子供たちにとって外で思いっきり遊ぶということは、ある意味一番大事な事であると思うが、仮に生活圏が熊と一緒になったら、子供たちは外で遊んだり、大声で笑ったりして楽しむことが出来なくなるということである。
ただでさえ少子化で子供たちの笑い声を聞く機会も減り、寂しい限りであるが・・・。
マタギの減少。
マタギとは、東北地方や北海道、関東や甲信越地方の山間部や山岳地帯で、集団で狩りをする方々の事である。
古くから伝わる技法で狩猟を行う方々であり、「熊は山の神様から授かったもので、必要以上の獲物は獲らない。」などの古くからの教えを守って猟をしている方々です。
以前はマタギの方々がいたために、怖がって人里に熊が下りてくる事も無かったが、今はその方々も高齢化し、さらに若い後継者もいないため、熊が人を怖がらなくなった、と言う方もいる。
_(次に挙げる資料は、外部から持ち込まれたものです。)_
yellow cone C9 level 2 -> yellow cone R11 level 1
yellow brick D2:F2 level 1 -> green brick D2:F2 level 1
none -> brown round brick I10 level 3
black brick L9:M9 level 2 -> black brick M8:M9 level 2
マタギやハンターには誰でも直ぐになれるものではなく、直近の対策にはならないが、国や自治体がマタギやハンターの育成に力を入れるなど、将来を見据えた対策をしないと、今後はさらに被害が増えるのではないかと爺は思う。
熊対策はどうすればいいの?
それでは私たちはどうすればいいのだろう?
熊鈴や笛。
被害に遭われた方々の多くは、山菜取やキノコ狩りで山に入って熊に遭遇して襲われたケースが多いそうだ。
やはり熊の生活圏に入り込んで行うことなので、基本的には人間の存在を熊に知らせるしかないらしい。
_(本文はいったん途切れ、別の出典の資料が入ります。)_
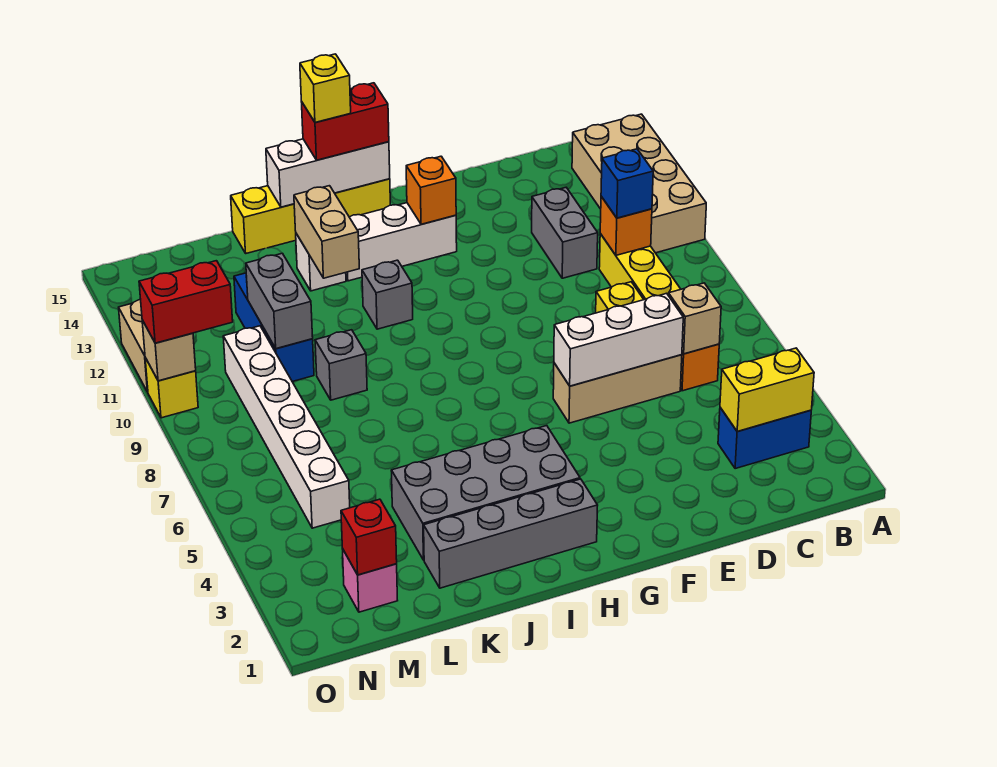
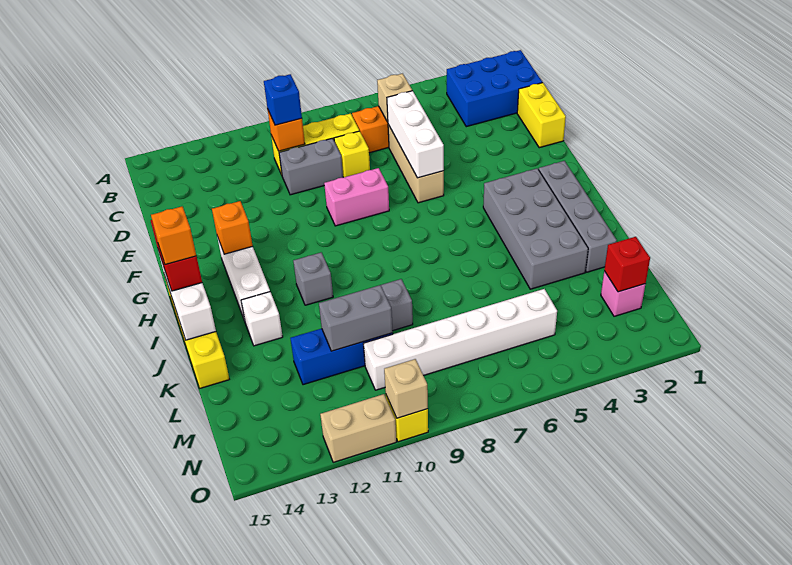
tan brick A11:B14 level 1 -> none
blue brick B3:C3 level 1 -> blue brick B1:C3 level 1
yellow brick B3:C3 level 2 -> yellow brick D1:E1 level 1
grey brick D11:D12 level 1 -> grey brick D9:D10 level 1
none -> pink brick F8:F9 level 1
yellow brick I15 level 4 -> orange brick I15 level 4
tan brick J12:J13 level 2 -> none
red brick N10:O10 level 3 -> none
熊鈴を腰にぶら下げて常に鈴の音を出しながら、またラジオを掛けたり音の大きい笛をちょくちょく吹きながら歩くなど、とにかく音を出しながら熊に人間の存在を知らせるのが一番いいらしい。
爺の経験であるが、熊鈴の音は川の音にかき消されるような感じがするので、川に入った後はたまに笛を吹きながら釣りをしている。
ちなみに爺が釣りやトレッキングの際に使用している熊鈴と笛を紹介する。
左がmont-bell製の熊鈴で、カラビナの部分を引っ張ると音を消すことが出来て、トレッキングの際のトイレに行く際などには便利で、音色も美しくて非常に気に入っている。
真ん中もmont-bell製の熊鈴で、熊鈴と言えばこんな音みたいな「カラン、カラン」と言った音がする。
爺は釣りに行くときはこの音色が違う二つをベストの両脇に付け、トレッキングの際はバックパックの両側にぶら下げて使用している。
右は一般的によく見る笛で、たしか10年ほど前に百均で購入したと思う。
この笛はリールが付いていて、鳴らすときには引っ張って笛を吹き、使い終われば勝手に巻き取ってくれるので非常に便利で、釣りの際にベストの内側に付けて行っている。
特に消音機能が付いた熊鈴は、人が多い時などにすぐに音を消せるので非常に重宝しています。
mont-bell製以外にも消音機能が付いた熊鈴がありますので、参考までに。
熊撃退スプレー。
ちなみに爺は熊撃退スプレーなるものも持って歩いている。
トレッキングの際には直ぐに取り出せるよう、バックパックのドリンクホルダーに入れて持ち歩き、釣りの際にはウェーディングベルトにホルスターを通して腰にぶら下げて持ち歩いている。
「熊が急に現れたりしたら、そんなの取り出している時間が無くて意味がない。」と言う方もいる。
実際に遭遇した時は冷静に取り出せるか爺も不安ではあるが、少し離れた状態で熊を見つけた時などは何とかなるのではないかと思うし、何より持っているという気持ちの安心感があるのでいつも持ち歩いている。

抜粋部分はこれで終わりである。